Last week I accompanied my daughters and friends to watch the first series of matches for the blind soccer competition. After our TTC ride (public transit), we walked to the arena and knew we had arrived at our destination when we saw the brightly coloured graphics representing the PanAm Games.
We chose our seats on the stands – avoiding the heat of the sun. I was looking forward to the match as I had never seen one before. I noticed with interest that the field is a lot smaller than that of regular soccer (about a tenth of the size) and that pitch is surrounded by side boards (which will keep the ball on the field).
During play I noticed a few of the other rules (I had not looked them up before attending the game). The goalie (who is sighted) is allowed to shout directions to their team mates without leaving his post in front of the goalie box. In addition to the goalie shouting directions, each team has a coach who stands behind the opposing team’s goalie box and who can give directions on where and when to shoot the ball. At times another coach shouts directions from the midfield sidelines where he is watching the game. For the games we watched, the players were speaking in Spanish so I was unable to understand the actual words that were said.

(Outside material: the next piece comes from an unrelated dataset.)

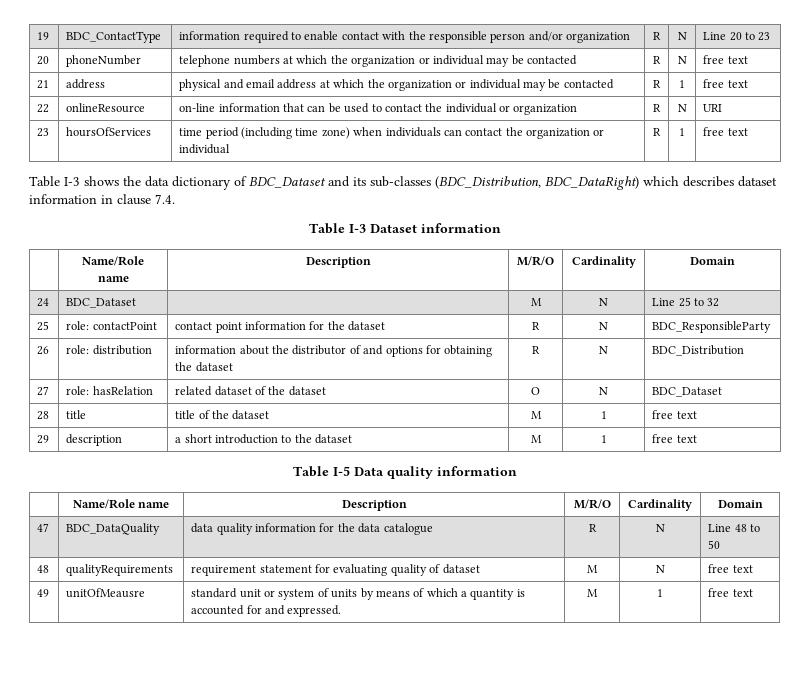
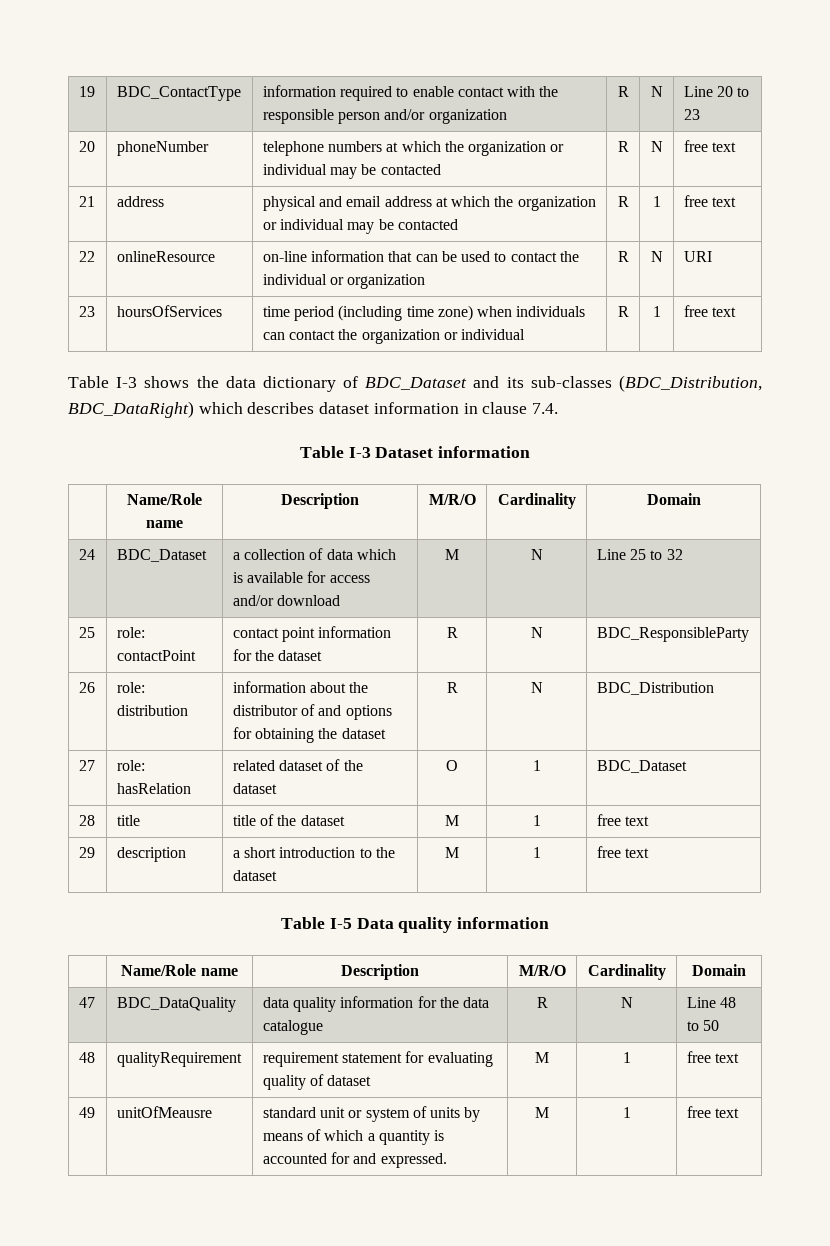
(137, 303) none -> [232,548,396,560] [232,571,370,583] [232,595,340,606] a collection of data which is available for access and/or download
[599,387,608,395] N -> [532,760,541,771] 1
[66,564,174,576] qualityRequirements -> [116,1052,242,1067] qualityRequirement
[655,565,665,573] N -> [622,1052,631,1063] 1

During the game, the player who is near the ball shouts out the word “voy” (Portuguese for “I am here”) to alert the others of his presence. I learned later that if a player does not do this, he will receive a penalty. I am sure you are thinking that there is a lot of shouting going on – and there is! But it did not detract from my enjoyment of the game at all. The players, the goalies and the coaches are shouting – but not the audience. We were reminded a few times to not cheer as the noise would distract the players. Sometimes it was hard to keep quiet – especially when the scoring a goal was missed by fractions of an inch!
You may have noticed in the pictures that all of the players wear blindfolds. This is to equalize all the players as some are partially blind. At times, play was stopped when the referees (dressed in yellow shirts) noticed that the blindfolds were slipping. I noticed that the men who referreed the game took care with the players. Not only did they ensure the players’ blindfolds were comfortable, but they also placed the players in position when they were to kick the ball after a penalty or if the ball had gone off the field.
The ball itself is different to a regular soccer ball: it is heavier than usual and is filled with plastic ballbearings that make a loud rattling sound when kicked. The players listen for the sound of the ball to help them know where it is. I noticed the referees shaking the ball before they placed it on the floor in front of the player for the penalty kicks. They did this until the player indicated that they knew where the ball was.
What amazed me was that the players ran with no fear, trusting in their hearing to play the ball.
Watching the games definitely highlighted that a person is able to follow their dream, no matter what the obstacles. These men may be blind but that has not prevented them from following their passion and playing a game that they love.
As we left the arena to go home, I was grateful for my daughter’s desire to attend a game at the ParaPan Am Games. Her wish led me to experience something I never thought I would.
Have you watched a game of blind soccer?